Now to get organized. I mentioned the inventory number above. Professional artists are encouraged to produce as many works as possible in order to have a chance at making a living. It becomes a numbers game of having enough work in enough galleries. This also means it can be an organizational headache. As a painter, if you are producing the ideal of two pieces a week and have work in say 10 galleries in different states as well as work in shows, you need a system of keeping up with everything. I have used a spreadsheet, which lists the pertinent information for each painting including date completed, how many hours it took me, price, exhibitions, varnish status, frame cost, gallery and buyer, among other things. The inventory number on this sheet becomes the crutial link to this information for years later, when you have painted a dozen tulips but you need to figure out which one was sold to whom. There are also software programs like Xanadu gallery’s ArtTracker.

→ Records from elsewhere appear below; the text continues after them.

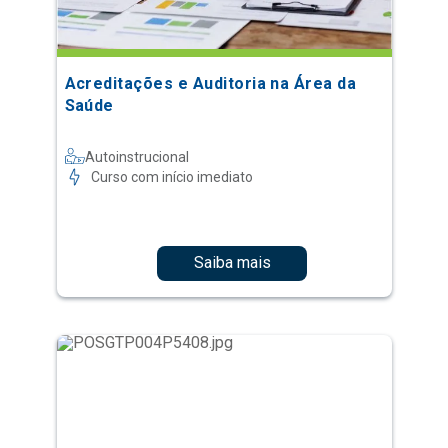
Acreditações e Auditoria na Área da
Saúde
Autoinstrucional
Curso com início imediato
Saiba mais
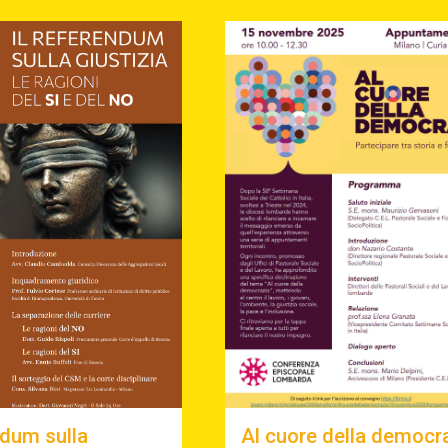
ndum sulla
Al cuore della democr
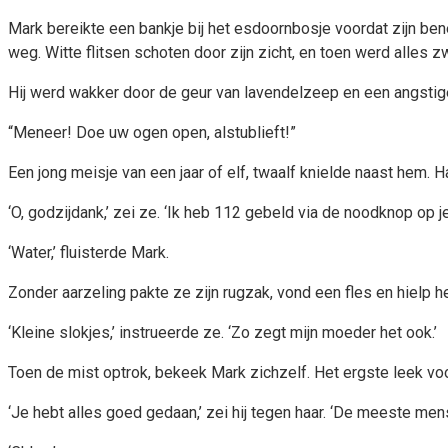
Mark bereikte een bankje bij het esdoornbosje voordat zijn bene
weg. Witte flitsen schoten door zijn zicht, en toen werd alles zw
Hij werd wakker door de geur van lavendelzeep en een angstig
“Meneer! Doe uw ogen open, alstublieft!”
Een jong meisje van een jaar of elf, twaalf knielde naast hem. 
‘O, godzijdank,’ zei ze. ‘Ik heb 112 gebeld via de noodknop op je
‘Water,’ fluisterde Mark.
Zonder aarzeling pakte ze zijn rugzak, vond een fles en hielp h
‘Kleine slokjes,’ instrueerde ze. ‘Zo zegt mijn moeder het ook.’
Toen de mist optrok, bekeek Mark zichzelf. Het ergste leek voo
‘Je hebt alles goed gedaan,’ zei hij tegen haar. ‘De meeste me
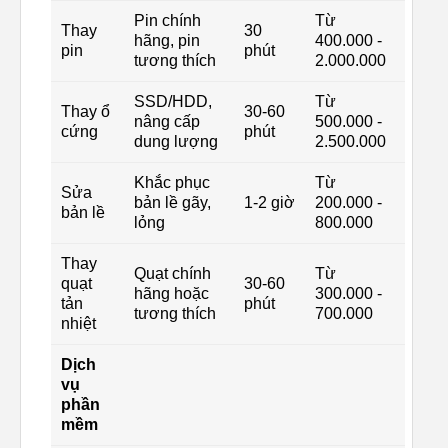
Pin chính
Từ
Thay
30
hãng, pin
400.000 -
pin
phút
tương thích
2.000.000
SSD/HDD,
Từ
Thay ổ
30-60
nâng cấp
500.000 -
cứng
phút
dung lượng
2.500.000
Khắc phục
Từ
Sửa
bản lề gãy,
1-2 giờ
200.000 -
bản lề
lỏng
800.000
Thay
Quạt chính
Từ
quạt
30-60
hãng hoặc
300.000 -
tản
phút
tương thích
700.000
nhiệt
Dịch
vụ
phần
mềm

Next we move on to Marketing. Most artists just want to stay in their studios and forget about organization and marketing but without these steps, how will anyone know about your art? Photography gets the ball rolling. I have a decent point and shoot camera, which I have used to take pictures for my Web site for years. Until recently, I have taken my paintings five at a time to a professional photographer as well(Joel Conison in Atlanta). Fortunately, my husband now has a super camera which allows me to take 300dpi resolution pictures on my own. Some competitions require 300dpi and one should always keep a high resolution image of your work in case it needs to be replicated down the road.

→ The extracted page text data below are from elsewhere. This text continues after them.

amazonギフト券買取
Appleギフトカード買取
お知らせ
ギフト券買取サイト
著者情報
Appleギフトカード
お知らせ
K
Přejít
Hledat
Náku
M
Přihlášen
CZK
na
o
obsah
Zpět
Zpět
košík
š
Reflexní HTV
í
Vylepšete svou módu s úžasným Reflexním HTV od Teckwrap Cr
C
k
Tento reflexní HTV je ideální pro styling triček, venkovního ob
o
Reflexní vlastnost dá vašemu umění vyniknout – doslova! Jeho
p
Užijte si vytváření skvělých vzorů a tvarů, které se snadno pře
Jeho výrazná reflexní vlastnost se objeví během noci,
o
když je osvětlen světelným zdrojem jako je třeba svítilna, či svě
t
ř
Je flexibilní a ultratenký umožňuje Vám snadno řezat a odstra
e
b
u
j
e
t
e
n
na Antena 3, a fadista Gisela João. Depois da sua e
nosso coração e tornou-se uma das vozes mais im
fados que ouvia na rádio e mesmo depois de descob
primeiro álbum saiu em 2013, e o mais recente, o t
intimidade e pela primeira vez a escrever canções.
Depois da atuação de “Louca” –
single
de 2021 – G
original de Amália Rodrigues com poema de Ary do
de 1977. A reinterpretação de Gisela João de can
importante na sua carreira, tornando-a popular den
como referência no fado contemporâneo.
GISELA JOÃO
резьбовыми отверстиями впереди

Manipulating photographs requires proficiency in Photoshop or similar software. I do some brightness/contrast and color adjustments first. Then I save the original size and make standard large, small and extra small versions for my Web site, eNewsletter and printed portfolio pages. The Web site requires that I create a new page for the painting and another for the enlarged version. Having all of the painting data on your spreadsheet can facilitate this process. I happen to know html but there are many sites out there now for maintaining an online portfolio including WordPress.
With the new pages presented on your Web site, now you need to get the word out. I use Constant Contact as my email program. I don’t like to overwhelm my fans with email so I choose to send out new painting announcements every couple of months and show the latest in bulk. I have a template of information that must be updated each time and it often spurs me to update other things on my Web site as well. For example, I wouldn’t want someone clicking on my Events link on the eNewsletter only to find that it is out of date. So, I spend some time adding upcoming show information before sending it out. As a matter of fact, my last email roused me to produce this blog post. Not all of my friends and family members are on my email list, so I also like to post new painting announcements on FaceBook, both on my personal page and Bayberry Fine Art page.
Now that your Web site is in stellar shape and your close fans are sending you accolades regarding your latest work, you need to cast the net wider. There are so many online marketing tools out there now, that it can be daunting but you should make an effort to have a presence on at least some of them. Many email programs help out by automatically posting to Twitter. Additional tools that can earn you more subscribers are sites like Glossom and Pinterest. Glossom lets you make visual collages of your work. I made a collage of all of my greenish paintings, for example. On Pinterest, I made a board for flower paintings and included links to my own work as well as other artists I admire.
So can we get back to painting now??? Well, you might want to make high quality printouts for your portfolio at Kinkos, update your Mobile Marketing site and iPad portfolio and make a run to the framers…or set that all aside for another day so you can get back to the joy of putting paint on canvas. There is always more that can be done but when it comes down to it, you must continue to keep painting as the priority. All the marketing in the world won’t help your business if you don’t have enough to sell.
I hope this was helpful. Please feel free to ask me any questions or post other useful information.